#### [Document section]
_____

The dell operates as a chart plotter and a sat-phone link, once I leave on a trip the dell stays running till I get to my destination. When in port the chart-plotter and sat-phone side gets shut down and then use a wi-fi link if available for contact to the out side world (email and browsing). I port the dell does get turned off and used when necessary. I run an anti virus when mailing or browsing in port, but gets disabled/partially disabled when used as a chart plotter again. The latitude series suites my purpose as it has a lot of " connector points". The navigation program only reads the gps through the serial port, the sat-phone to a USB, a wireless mouse to another USB and 2 spare USB's for connecting flash or external drives for music or storage downloads. The modem for the sat phone is dedicated to a specific USB port. Refurbished units are used as I do not expect them to have a long life expectancy, due to the constant running and constant exposure to sea air - corrosion is rife!

My wish is to be able to have a replica of the dell's hd, which if it's hd ever fails. I am able to remove it from the dell and replace with the spare/replica hd. Connect all my goodies to it and be operating again with out any pain - hopefully!

_____

#### [Entries shown]
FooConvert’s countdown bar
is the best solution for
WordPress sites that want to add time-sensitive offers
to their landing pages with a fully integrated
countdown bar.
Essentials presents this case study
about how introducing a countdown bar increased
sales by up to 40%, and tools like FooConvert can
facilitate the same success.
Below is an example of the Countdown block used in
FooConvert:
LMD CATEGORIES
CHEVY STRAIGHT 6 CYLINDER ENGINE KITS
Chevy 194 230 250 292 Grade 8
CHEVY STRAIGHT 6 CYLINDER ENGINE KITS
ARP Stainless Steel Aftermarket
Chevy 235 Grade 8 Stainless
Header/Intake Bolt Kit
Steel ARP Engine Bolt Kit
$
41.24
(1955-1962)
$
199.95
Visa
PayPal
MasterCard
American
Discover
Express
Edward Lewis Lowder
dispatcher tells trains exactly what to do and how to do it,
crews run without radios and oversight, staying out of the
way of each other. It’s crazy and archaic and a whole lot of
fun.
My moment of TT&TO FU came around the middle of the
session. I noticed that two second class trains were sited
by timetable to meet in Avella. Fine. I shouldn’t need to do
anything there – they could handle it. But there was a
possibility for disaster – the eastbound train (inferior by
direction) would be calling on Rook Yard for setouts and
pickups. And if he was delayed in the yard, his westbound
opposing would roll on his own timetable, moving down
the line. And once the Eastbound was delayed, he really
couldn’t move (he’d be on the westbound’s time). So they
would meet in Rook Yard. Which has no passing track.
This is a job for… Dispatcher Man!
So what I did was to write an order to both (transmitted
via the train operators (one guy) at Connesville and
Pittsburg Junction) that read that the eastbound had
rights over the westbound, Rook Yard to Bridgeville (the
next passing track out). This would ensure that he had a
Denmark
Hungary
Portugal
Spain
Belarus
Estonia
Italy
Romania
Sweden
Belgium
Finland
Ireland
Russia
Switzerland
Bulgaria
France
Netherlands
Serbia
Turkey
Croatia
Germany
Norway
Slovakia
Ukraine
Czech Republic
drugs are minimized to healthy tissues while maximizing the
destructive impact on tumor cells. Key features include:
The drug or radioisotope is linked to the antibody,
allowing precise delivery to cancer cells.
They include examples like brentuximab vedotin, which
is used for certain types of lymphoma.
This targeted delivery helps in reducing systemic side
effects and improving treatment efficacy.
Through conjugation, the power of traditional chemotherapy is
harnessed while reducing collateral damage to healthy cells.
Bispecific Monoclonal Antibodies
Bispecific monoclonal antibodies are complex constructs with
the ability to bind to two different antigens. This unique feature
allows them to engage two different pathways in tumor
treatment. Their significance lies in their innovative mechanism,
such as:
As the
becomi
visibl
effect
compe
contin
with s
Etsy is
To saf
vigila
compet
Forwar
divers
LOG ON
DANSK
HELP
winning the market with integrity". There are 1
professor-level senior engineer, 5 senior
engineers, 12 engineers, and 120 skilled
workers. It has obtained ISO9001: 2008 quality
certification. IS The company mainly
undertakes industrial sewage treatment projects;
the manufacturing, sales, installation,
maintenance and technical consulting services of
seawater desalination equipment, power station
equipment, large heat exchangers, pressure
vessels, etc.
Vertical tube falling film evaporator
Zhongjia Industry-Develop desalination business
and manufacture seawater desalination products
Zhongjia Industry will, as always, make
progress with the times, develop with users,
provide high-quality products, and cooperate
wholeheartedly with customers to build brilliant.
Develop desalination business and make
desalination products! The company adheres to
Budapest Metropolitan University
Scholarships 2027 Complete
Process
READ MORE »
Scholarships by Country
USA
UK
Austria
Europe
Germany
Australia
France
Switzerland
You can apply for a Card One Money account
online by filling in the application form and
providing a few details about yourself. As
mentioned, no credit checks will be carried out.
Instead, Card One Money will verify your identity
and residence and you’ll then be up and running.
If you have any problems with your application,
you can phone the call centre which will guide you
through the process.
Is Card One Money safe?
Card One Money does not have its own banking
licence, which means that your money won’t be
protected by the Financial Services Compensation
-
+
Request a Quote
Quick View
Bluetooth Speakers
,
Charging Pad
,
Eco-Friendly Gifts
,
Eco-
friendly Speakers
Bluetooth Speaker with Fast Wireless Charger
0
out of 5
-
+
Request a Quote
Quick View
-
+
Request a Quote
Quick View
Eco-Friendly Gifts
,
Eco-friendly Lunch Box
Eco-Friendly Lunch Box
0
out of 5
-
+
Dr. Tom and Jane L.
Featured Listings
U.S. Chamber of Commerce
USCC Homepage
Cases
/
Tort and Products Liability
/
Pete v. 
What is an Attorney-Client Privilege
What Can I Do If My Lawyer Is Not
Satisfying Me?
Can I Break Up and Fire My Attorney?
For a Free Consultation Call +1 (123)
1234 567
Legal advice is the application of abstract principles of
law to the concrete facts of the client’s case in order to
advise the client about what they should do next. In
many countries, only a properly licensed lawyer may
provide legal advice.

_____

#### [Tasks and exercises]
A. Reproduce the passage of the boat laptop post starting at "My wish is to" and ending at "pain - hopefully!".
B. Based on the boat laptop post, is each statement true: (i) the navigation program reads the GPS through a USB port; (ii) the sat-phone modem is tied to one particular USB port; (iii) refurbished units are chosen because they are expected to last a long time? Answer yes or no for each and quote the words that decide it.

#### [List of answers]
A.
My wish is to be able to have a replica of the dell's hd, which if it's hd ever fails. I am able to remove it from the dell and replace with the spare/replica hd. Connect all my goodies to it and be operating again with out any pain - hopefully!

B.
(i) No: "The navigation program only reads the gps through the serial port"
(ii) Yes: "The modem for the sat phone is dedicated to a specific USB port."
(iii) No: "Refurbished units are used as I do not expect them to have a long life expectancy"